A propósito de la muerte de la pequeña Andrea en Galicia, se hace obligada una reflexión en torno a la necesidad de que nuestro Código penal abandone de una vez la fórmula de compromiso establecida en 1995 que permite sancionar con pena privativa de libertad (aunque nunca se haya aplicado) la colaboración con algunas conductas de muerte digna (en ningún caso de colaboración interesada); y de que nuestro legislador asuma la necesidad urgente de protocolo sanitario frente este tipo situaciones, solo salvadas mediante un uso prudente y adecuado en nuestras excelentes unidades de atención paliativa.
Por muerte digna entiendo la ayuda prestada a un ser humano gravemente enfermo, por deseo suyo, o por lo menos en virtud de un consentimiento presunto para facilitarle la posibilidad de un final en atencióna su ausencia de calidad de vida que se corresponda con sus expectativas.
La cuestión de cómo la eutanasia puede conciliarse con la protección jurídico–penal de la vida es extremadamente difícil y compleja. Pensemos en este sentido que se admite por nuestro código penal la eutanasia paliativa (llamada también indirecta) en la que el enfermo –o sus representantes- no exigen en ningún caso que se le mate, sino una atenuación del dolor mediante la cual no se pretende un acortamiento de la vida aunque se aceptaría que sucediese. Que esto esté permitido se basa, además de en el consentimiento efectivo o presunto del paciente, también en una ponderación objetiva: porque una vida un poco más corta pero sin dolor, es mucho más valiosa que una insignificantemente más larga con dolores casi insoportables.
Pensemos que también está permitida la situación pasiva que consiste en una interrupción, conducente a la muerte, del tratamiento por deseo del enfermo. El médico debe incluso someterse a los deseos del paciente, o como en el caso de Andrea a los de sus representantes legales, pues no existe una normativa que establezca el tratamiento obligatorio. De tal manera que cuando un paciente rechaza una operación que le salvaría la vida o cuando se niega, lo que es necesario para salvar su vida, a ser trasladado al área de cuidados intensivos, el médico debe en tal caso abstenerse de aplicar las medidas y dejar morir al paciente.
Este resultado es conforme a Derecho pues se deriva de la autonomía de la personalidad del paciente, quien determina el alcance y duración de su tratamiento. Por pasiva se debe entender también a la denominada interrupción técnica del tratamiento.
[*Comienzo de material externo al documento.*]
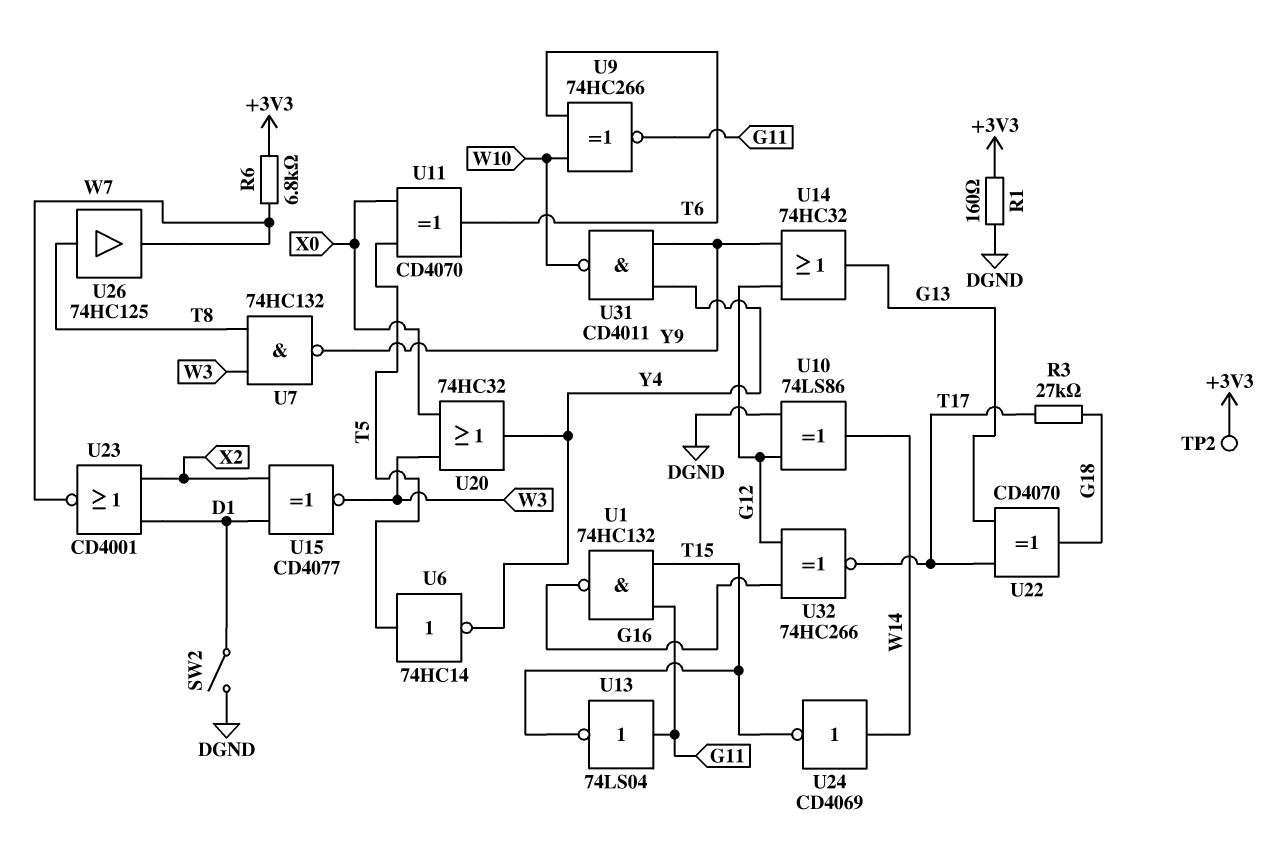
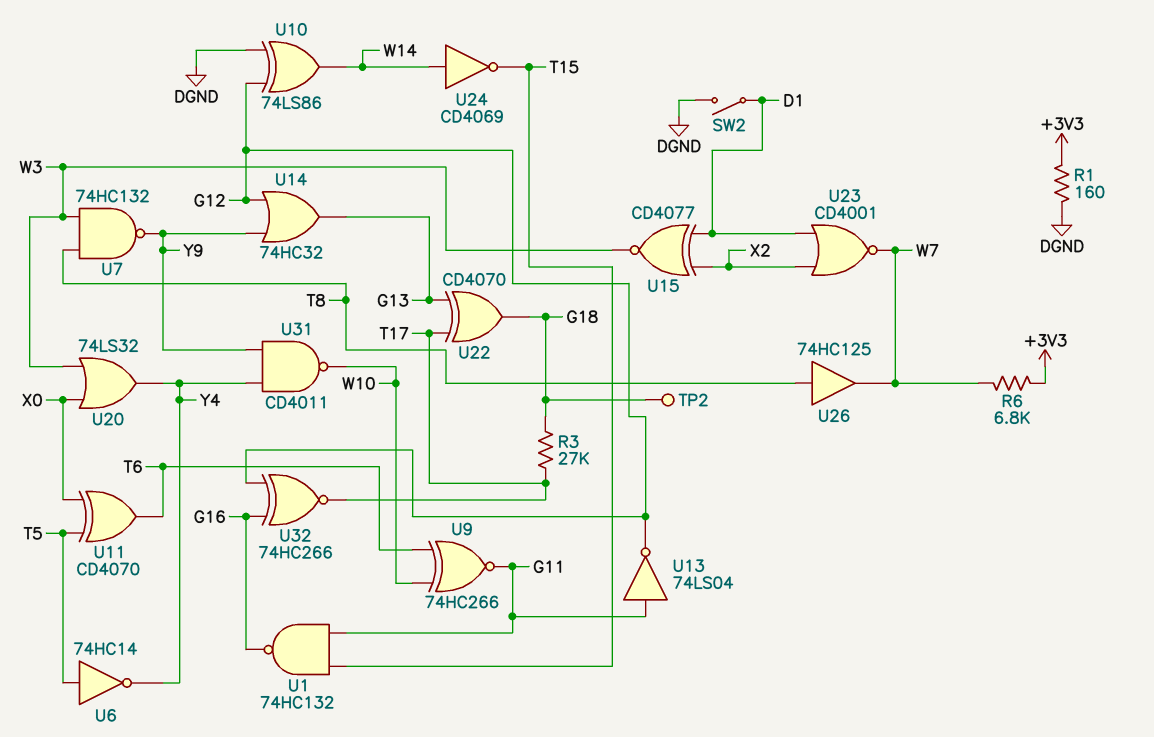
TP2: test point (+3V3) -> test point (G18)
U13: NOT 74LS04 (in G11, out T15) -> NOT 74LS04 (in G11, out G12)
U20: OR 74HC32 (in W3, in X0, out Y4) -> OR 74LS32 (in W3, in X0, out Y4)

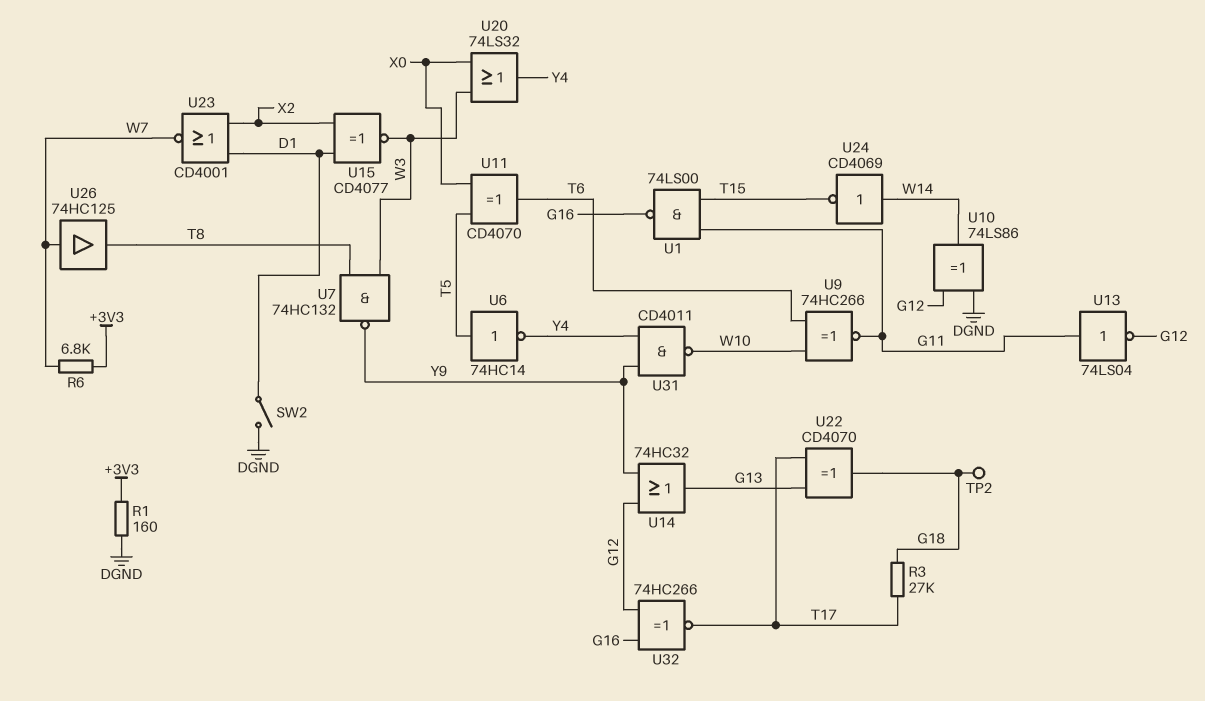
U1: NAND 74HC132 (in G11, in T15, out G16) -> NAND 74LS00 (in G11, in T15, out G16)
U26: buffer 74HC125 (in T8, out W7) -> buffer 74HC125 (in W7, out T8)

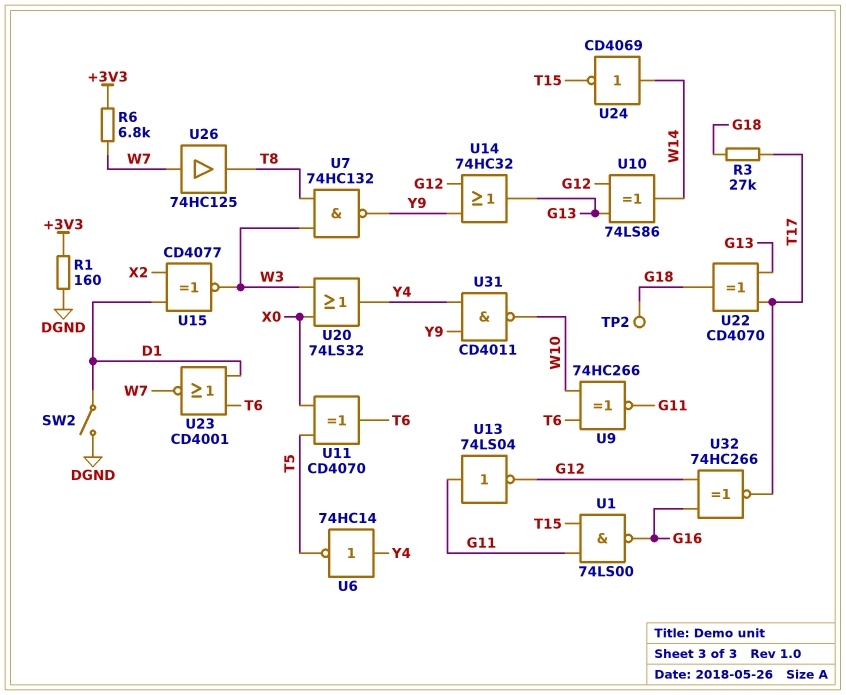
U6: NOT 74HC14 (in T5, out Y4) -> NOT 74HC14 (in Y4, out T5)
U10: XOR 74LS86 (in DGND, in G12, out W14) -> XOR 74LS86 (in G12, in G13, out W14)
U23: NOR CD4001 (in D1, in X2, out W7) -> NOR CD4001 (in D1, in T6, out W7)

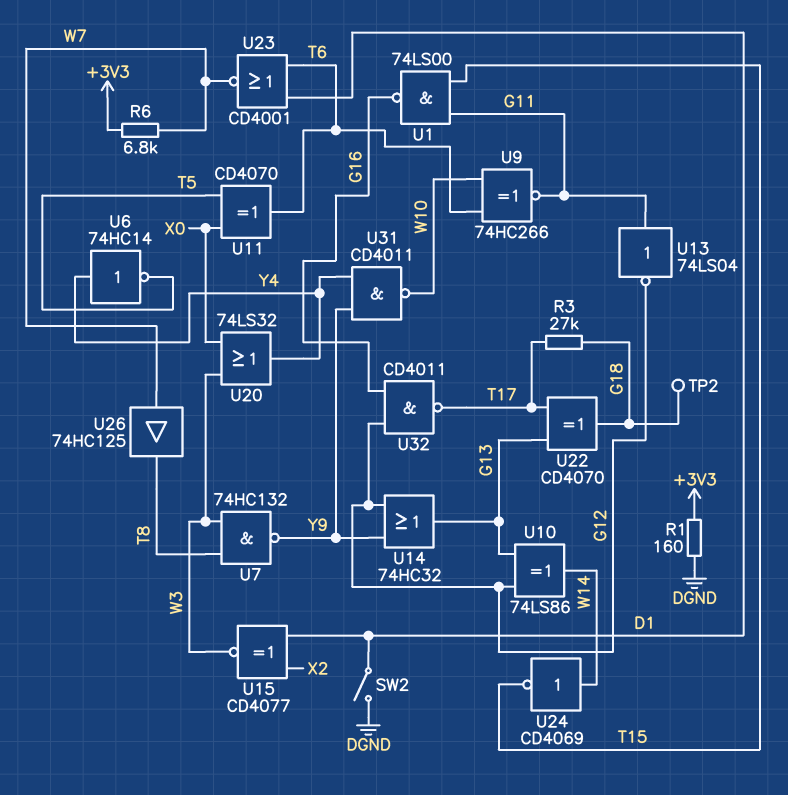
U32: XNOR 74HC266 (in G12, in G16, out T17) -> NAND CD4011 (in G12, in G16, out T17)

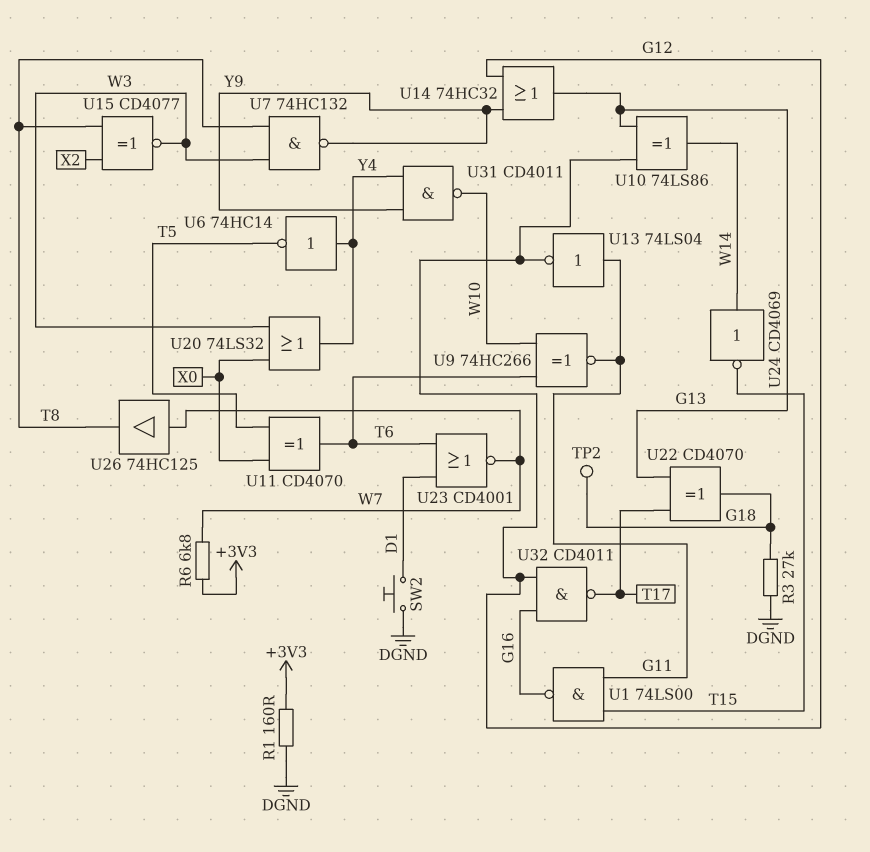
R3: 27k (G18, T17) -> 27k (DGND, G18)
SW2: switch (D1, DGND) -> button (D1, DGND)
U15: XNOR CD4077 (in D1, in X2, out W3) -> XNOR CD4077 (in T8, in X2, out W3)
Si un paciente, a quien se le mantiene conectado a un aparato medicinal, exhorta al médico a que apague el mecanismo y cause así su muerte, la desconexión del aparato no será sancionada como homicidio, sino enjuiciada como una omisión de continuación del tratamiento a la cual el médico está obligado a petición del enfermo y permitida por el art. 143.4 del Código penal.
El caso más complicado y cuestionado internacionalmente trascendería incluso al que nos ocupa concierne a la eutanasia activa y al suicido asistido, en los que el médico no solo suspende un tratamiento a solicitud del paciente, sino que a petición de éste —por ejemplo mediante un protocolo completo de atención que finaliza con una inyección— lo priva directamente de la vida.
Es cierto y debe considerarse que se pueden mantener los deseos de vivir de muchos enfermos graves cuando se les preste calor humano, consuelo y compasión. Y si además, mediante un empleo más eficaz de terapias contra el dolor se eliminan o atenúan las molestias físicas del paciente, se me antoja siempre más humana una muerte natural que un homicidio regulado por el Estado. Pero no es menos cierto que a nadie se le puede imponer –sobre todo en base a criterios morales- una prolongación de su sufrimiento que no le proporcione sentido (según su exclusivo criterio personal, al que extiendo el de sus representantes en casos como los de Andrea) o en el cual no halle espiritualmente ningún motivo para desear seguir viviendo.